Efficiency experts liken multi-tasking to a speedway multi-car pileup. You get less done and what you do is seldom done well.

The temptation to multi-task is strong, especially attending a conference in your home office where you are likely to have several screens up and running. My usual home setup is a primary screen for the project I’m working on, another for online lookups, and a third for communications. I don’t have any trouble concentrating on my project at hand. For me, having one browser open to an online dictionary and another to email and Slack is the reverse of distracting: a quick side glance to a secondary screen and I’m back to the main subject. But when I have to fiddle opening and switching windows and desktops, I am distracted and likely to get stuck on whatever I have to bring up.

All those screens while listening to a conference presentation is different. Even the best presentations have dead spots that tempt me to look aside and process the current crop of sub-urgent communications or check on the latest minor question that’s been bugging me. Don’t do it! Boredom is lack of engagement. The instant I disengage, loss of interest in the presentation begins to snowball and before I know it, I am researching which village in Cornwall was most likely to have been the location of King Arthur’s round table, or some equally pressing subject, instead of taking a once in a lifetime chance to raise a question about tracking outcomes of library strategic initiatives. Yikes!

Take notes

I’m terrible at taking notes at conferences. While I am participating, new ideas and concepts pop into my head with crystal clarity that I couldn’t possibly forget. No need to write anything this exciting down.
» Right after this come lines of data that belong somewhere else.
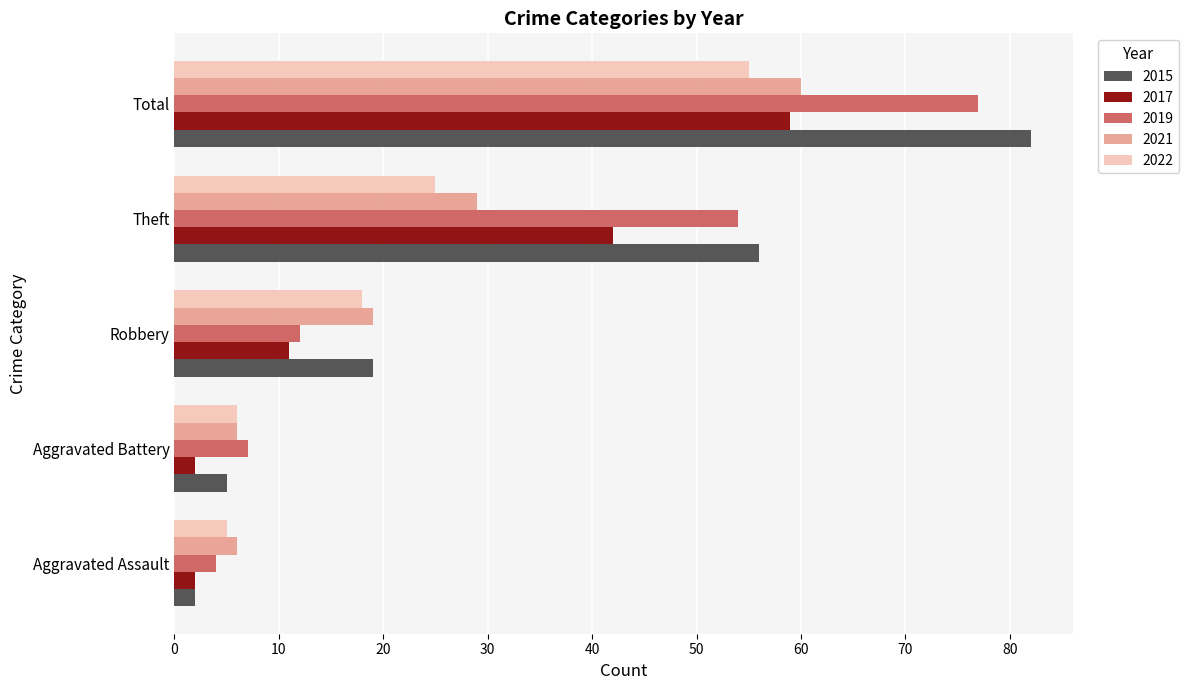

Which series changed the most between Aggravated Battery and Robbery?

2015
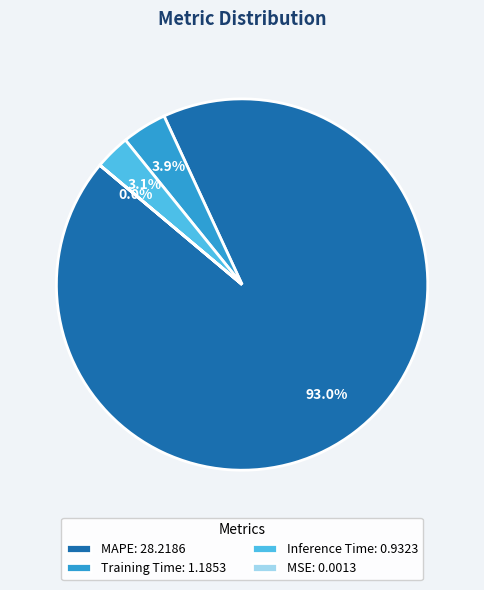

Is it true that Training Time is 4% of the pie?

True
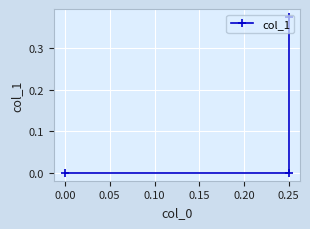

What is the average value?

0.1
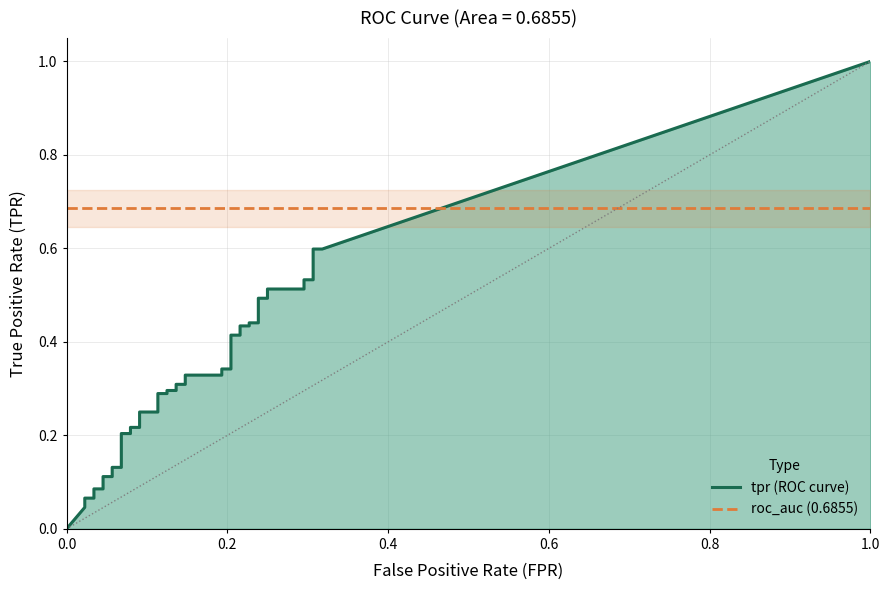

What are all the series names shown in the legend?

tpr, roc_auc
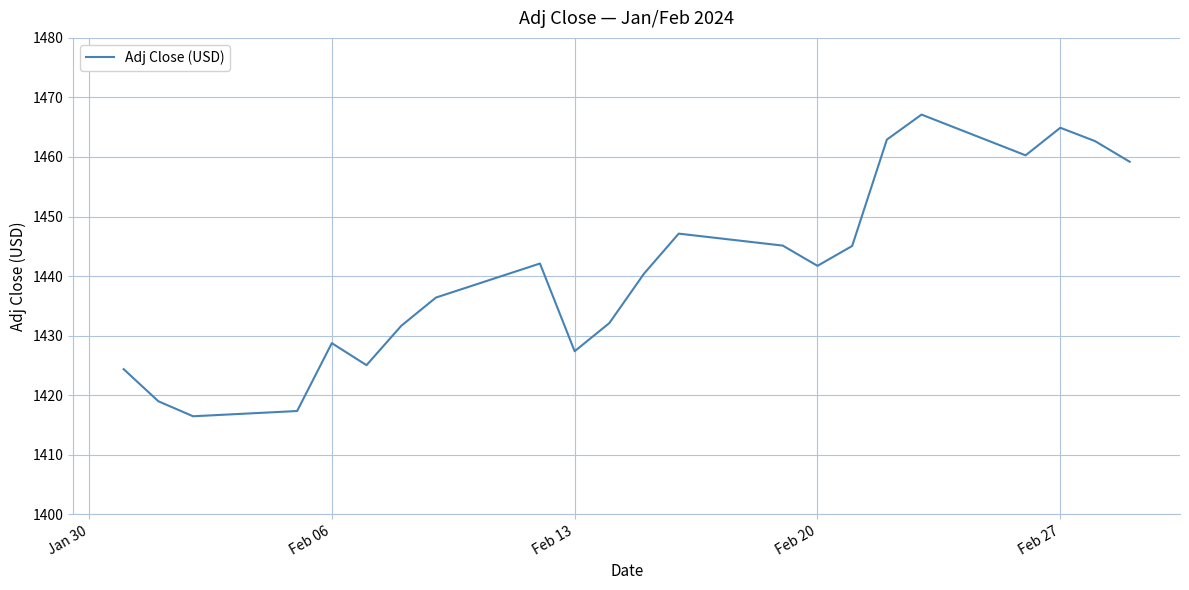

What is the maximum value shown in the chart?

1467.1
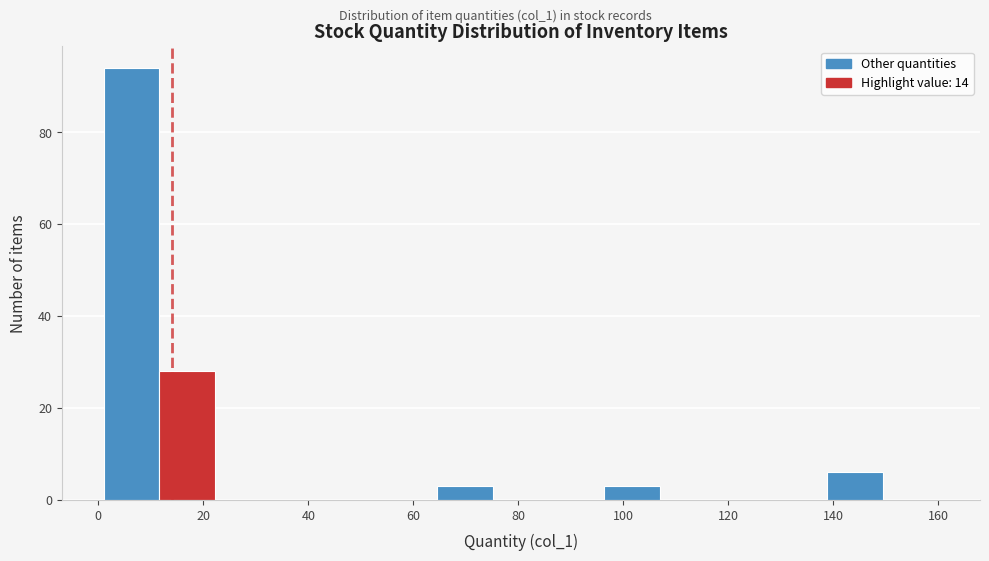

How tall is the bar that spans 96.4 to 107.0 on the x-axis? Neither the bar edges nor the heights are printed on the chart, so give them approximately, as read against the axes.

4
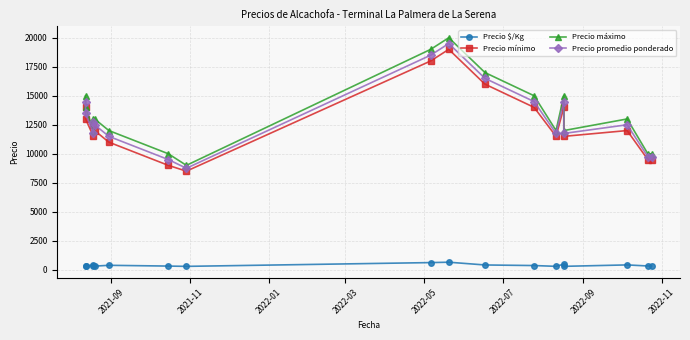

How many series are shown in this chart?

4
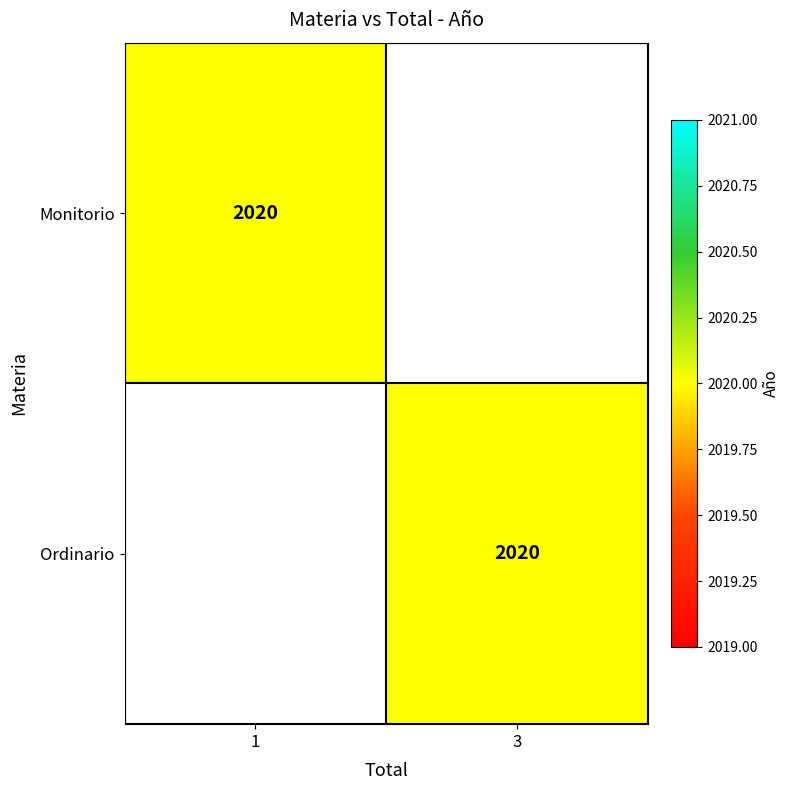

Is it true that Monitorio equals 3387 at 1?

False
Steller’s Jay eying the last thing that entered my head.

Sure. I’m seventy-one years old. If I’m distracted, the content of my head disappears with the cheerful readiness of a Steller’s Jay stealing peanuts. The arrival of the next idea clears my head of everything but lingering enthusiasm for whatever’s not there anymore. Come to think of it, the same thing happened 50 years ago when I was an undergraduate attending lectures.

Take notes, grasshopper.

Use chat

In the software development groups I used to lead, chat apps, like Slack, often were the key to productivity and communication. Most conferences have provisions for chatting among session attendees and community discussions. If you participate, chat takes the place of the conversations that go on in the hallways and over meals and drinks. Not perfect for establishing friendships, but chat discussions are often thoughtful, cogent, and well worth your time.
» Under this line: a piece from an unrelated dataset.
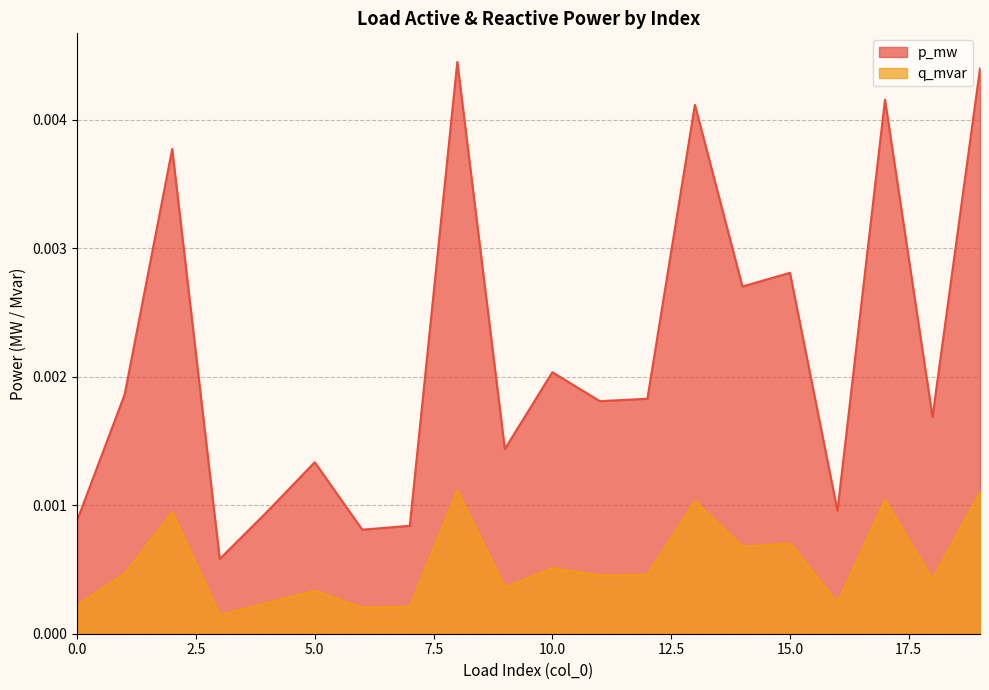

What are all the series names shown in the legend?

p_mw, q_mvar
Remember, “On the Internet, no one knows you’re a dog.” In a chat session, you’re as smart as what you say. Take time to think, be courteous, but don’t be shy.

Setup

Have your professional appearance, background, camera, microphone, and lighting set up before the conference begins. Not all sessions allow you to interact with the speakers, but when they do, be prepared as a courtesy to your fellow participants.

Your setup is like a pandemic mask. You wear it for others, not yourself. You won’t get any personal benefit from clear sound and a flattering Zoom image. Your questions will still be answered if you look like a bear in a cave and sound like a mouth full of crushed granite. And the chances that your boss will notice your setup are slim. Sorry, but this is true. However, think about your fellow participants. They want to be part of a professional and dignified group, not a pack of ill-fed scavengers. Give them a break. And a good appearance will make you feel better too.
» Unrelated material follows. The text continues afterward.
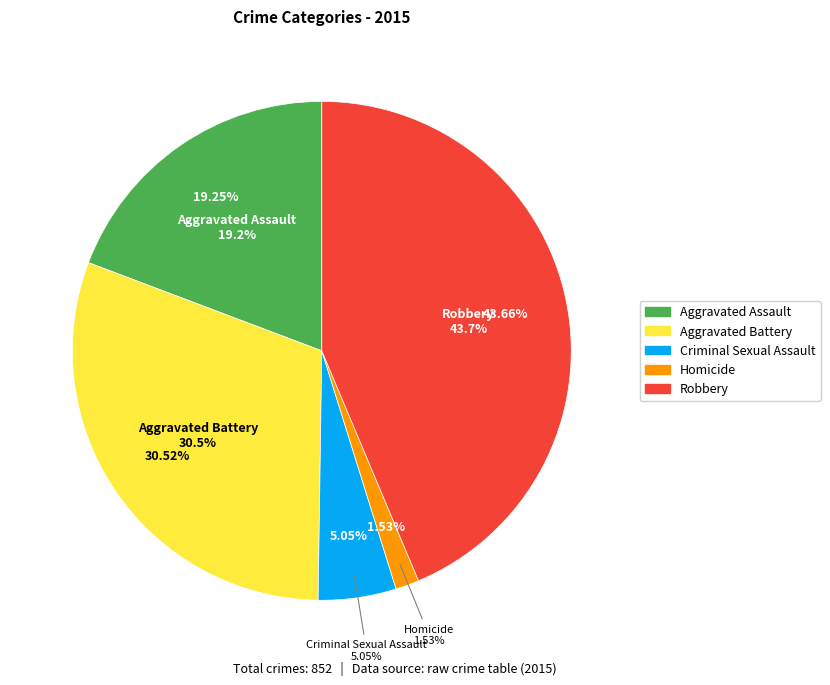

What is the change in value from Homicide to Robbery?

+359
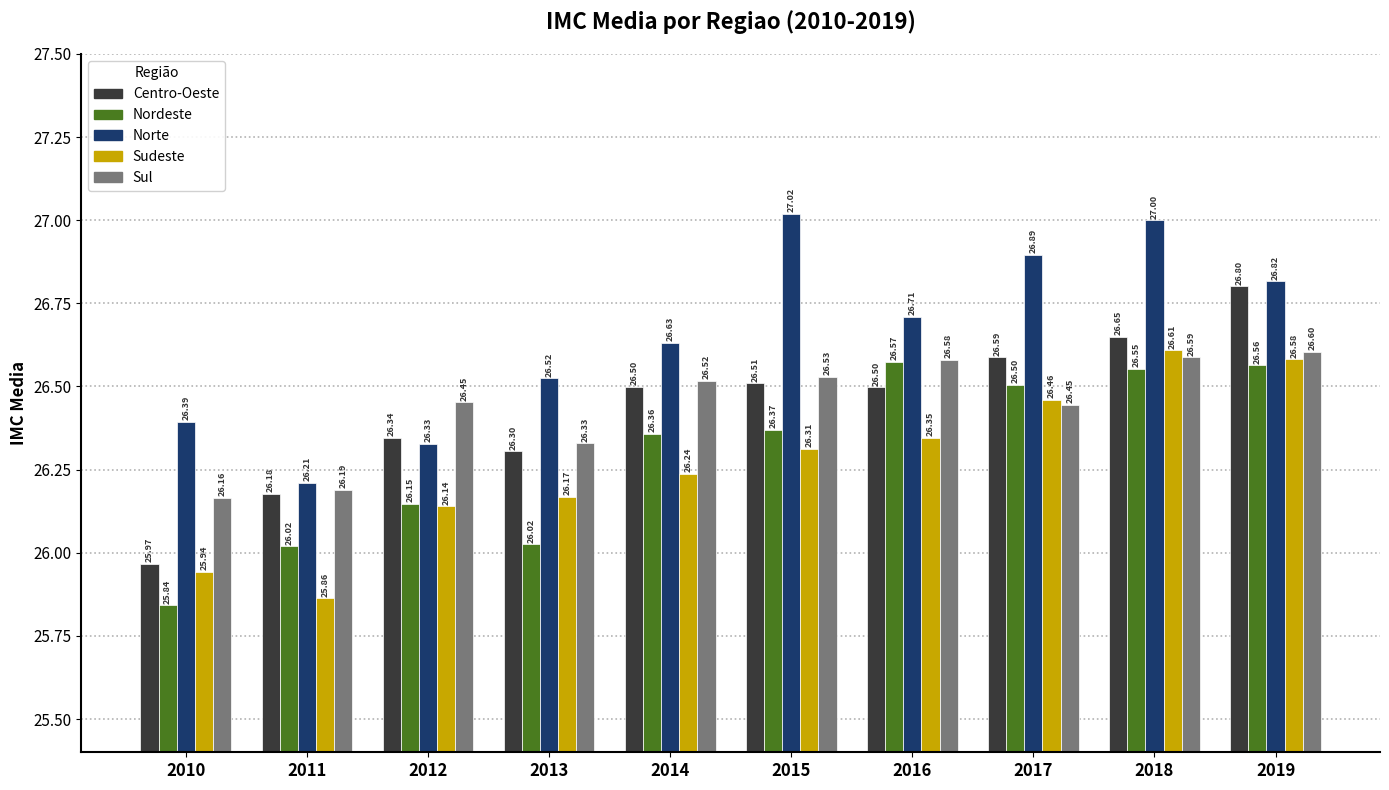

What is the value of the Norte bar at the 9th from the left?

27.0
I’m impatient with the pandemic. Like most people, I wish it were just over, but I’m a historian as well as an engineer. Plagues don’t disappear in a blink of the eye. They fade away with effects lingering for decades, even centuries. The plague in 14th century Europe is sometimes said to have lead to the Renaissance. We don’t know what the long term effect of covid-19 will be, but our best hope is to adapt to the snow storm, not fail at ignoring it.